On 24 Sep 2025, at 10:09, Eugen Block <eblock@nde.ag> wrote:

Good morning,

I just wanted to share some of our experience from this week when we upgraded our production cloud from Caracal to Epoxy (and also Ubuntu 22.04 --> 24.04). It wasn't as easy as previous upgrades, there were a couple of obstacles on the way.

# RabbitMQ

The main issue was rabbitmq, I'd say. Since the rabbitmq version was 3.9 on Jammy, we had to get to 3.12 for Noble. I had tried a lot of things in my test environment, in the end I decided to reduce the number of rabbitmq hosts to one, upgraded it with podman from 3.9 to 3.10 to 3.11 to enable the feature flags required for 3.12 (all still under Jammy). Then I could upgrade the OS to Noble so the package based rabbitmq-server would start successfully.

# Database

The recent thread about older password hashes (https://eur05.safelinks.protection.outlook.com/?url=https%3A%2F%2Flists.openstack.org%2Farchives%2Flist%2Fopenstack-discuss%40lists.openstack.org%2Fthread%2FTNLYCDBGAZEXDKMEINHNLUJX2QNZNYOM%2F&data=05%7C02%7Ctobias.urdin%40binero.com%7C95d273ca02e24f64f4eb08ddfb41c573%7C89d97f28180f459da0e585855aa63f6c%7C0%7C0%7C638942982113044590%7CUnknown%7CTWFpbGZsb3d8eyJFbXB0eU1hcGkiOnRydWUsIlYiOiIwLjAuMDAwMCIsIlAiOiJXaW4zMiIsIkFOIjoiTWFpbCIsIldUIjoyfQ%3D%3D%7C0%7C%7C%7C&sdata=4QeBkKjRnAXRgtBcGWmJ3vSxsWv91K87kjd14fCpHoY%3D&reserved=0) was helpful, we set the same passwords for those system users that came up in the MySQL query, and we didn't notice any issue. But there were two issues we had to deal with regarding the database:

During nova-manage db sync we got these errors:

2025-09-22 14:08:19 2 [ERROR] Incorrect definition of table mysql.column_stats: expected column 'hist_type' at position 9 to have type enum('SINGLE_PREC_HB','DOUBLE_PREC_HB','JSON_HB'), fou
nd type enum('SINGLE_PREC_HB','DOUBLE_PREC_HB').
2025-09-22 14:08:19 2 [ERROR] Incorrect definition of table mysql.column_stats: expected column 'histogram' at position 10 to have type longblob, found type varbinary(255).

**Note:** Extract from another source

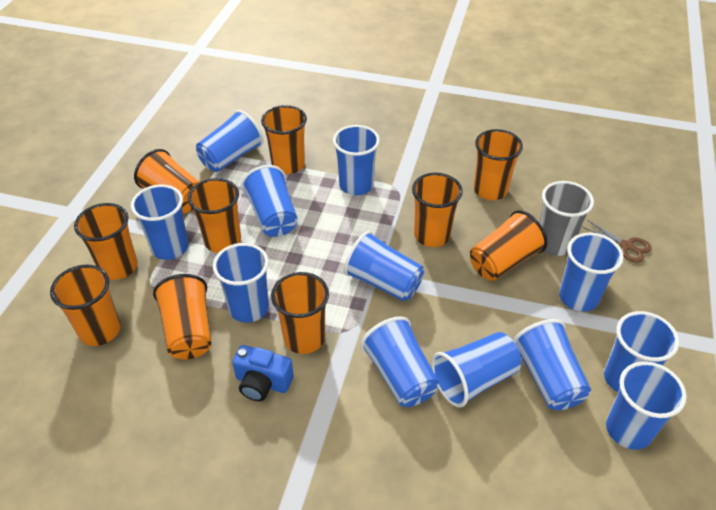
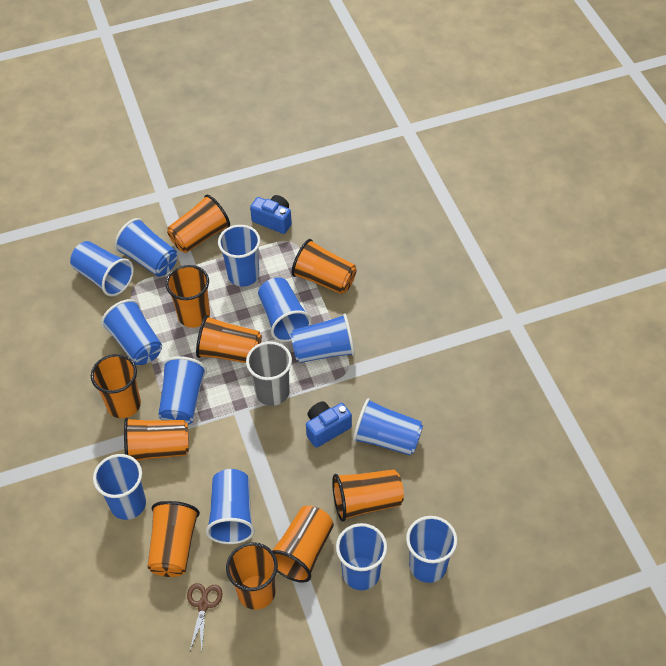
blue camera: 1 -> 2

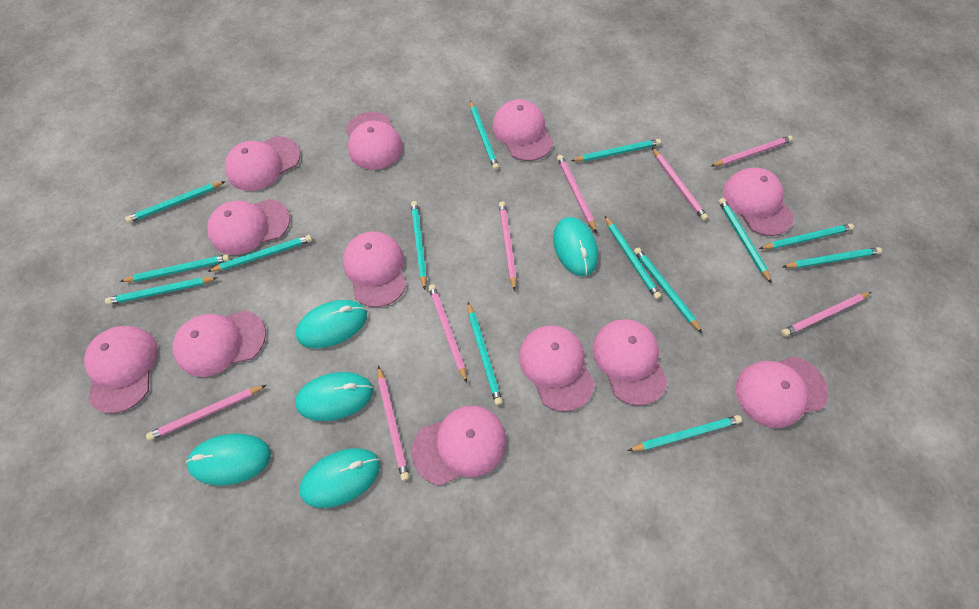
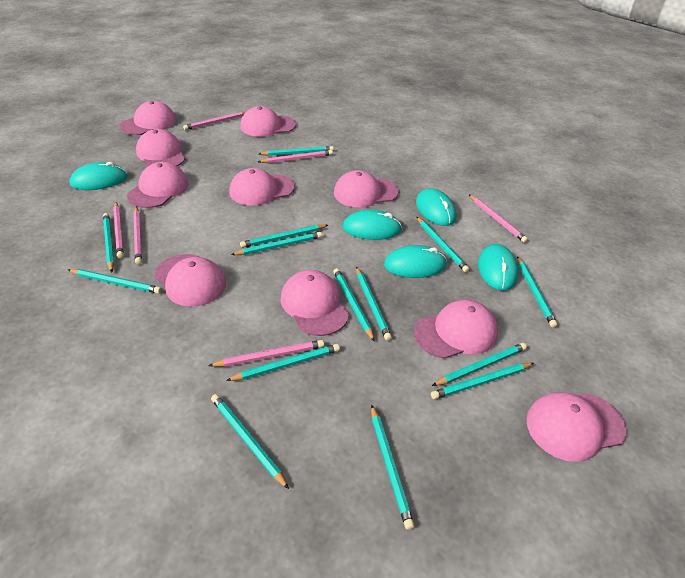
pink cap: 12 -> 10
pink pencil: 8 -> 6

This had not popped up during my tests, but our production database is around 10 years old when we started with our OpenStack journey, my test environment is quite new. What fixed it was:

mysql_upgrade check-if-upgrade-is-needed

Then there's another thing I have to fully grasp yet, but we now have a ".local" directory in /var/lib/mysql:

find /var/lib/mysql/.local/share/containers/storage/
/var/lib/mysql/.local/share/containers/storage/
/var/lib/mysql/.local/share/containers/storage/libpod
/var/lib/mysql/.local/share/containers/storage/db.sql

Which mysql_upgrade didn't like. I assume that podman created that, but I'm not sure why (I only created a rabbitmq pod). Anyway, I removed that directory so I could proceed with the db sync commands to complete the upgrade process. In my test cloud I removed podman, then restarted galera and the directory is gone, so that's what I'm gonna do in the production as well.

# opentack-client

Then there are these messages during every openstack command:

Could not load 'message_list': module 'zaqarclient.queues.v2.cli' has no attribute 'OldListMessages'
Could not load 'message_post': module 'zaqarclient.queues.v2.cli' has no attribute 'OldPostMessages'

I'll need to check if they impact any of our scripts, we don't use zaqar, but removing that package would also remove heat, so that won't be possible.

# nova-compute:

I waited for version 19.2.1 of librbd1 to be released, otherwise nova-compute would fail:

qemu-block-extra : Depends: librbd1 (>= 19.2.1-0ubuntu0.24.04.1) but 19.2.0-0ubuntu0.24.04.2 is to be installed

# neutron-metadata-agent

There's a bug for functioning agents showing as dead, applying the mentioned patches fixes it:

https://eur05.safelinks.protection.outlook.com/?url=https%3A%2F%2Fbugs.launchpad.net%2Fneutron%2F%2Bbug%2F2112492&data=05%7C02%7Ctobias.urdin%40binero.com%7C95d273ca02e24f64f4eb08ddfb41c573%7C89d97f28180f459da0e585855aa63f6c%7C0%7C0%7C638942982113088586%7CUnknown%7CTWFpbGZsb3d8eyJFbXB0eU1hcGkiOnRydWUsIlYiOiIwLjAuMDAwMCIsIlAiOiJXaW4zMiIsIkFOIjoiTWFpbCIsIldUIjoyfQ%3D%3D%7C0%7C%7C%7C&sdata=JS9Puvxtko%2FCgMXvg6n1qNfoOjGn9Yo8AdnTp00VgDE%3D&reserved=0

# Pacemaker

We use pacemaker for high availability and during the dist-upgrade I had to run 'apt --fix broken', then remove resource-agents and resource-agents-base to get through the dist-upgrade, then install pacemaker and crmsh again afterwards.

Not sure if anyone will read this far, but I wanted to get that off my chest. ;-) So obviously, most of the issues weren't really OpenStack issues, but I wanted to share this experience anyway.

If you read this far, thanks! ;-)

Regards,
Eugen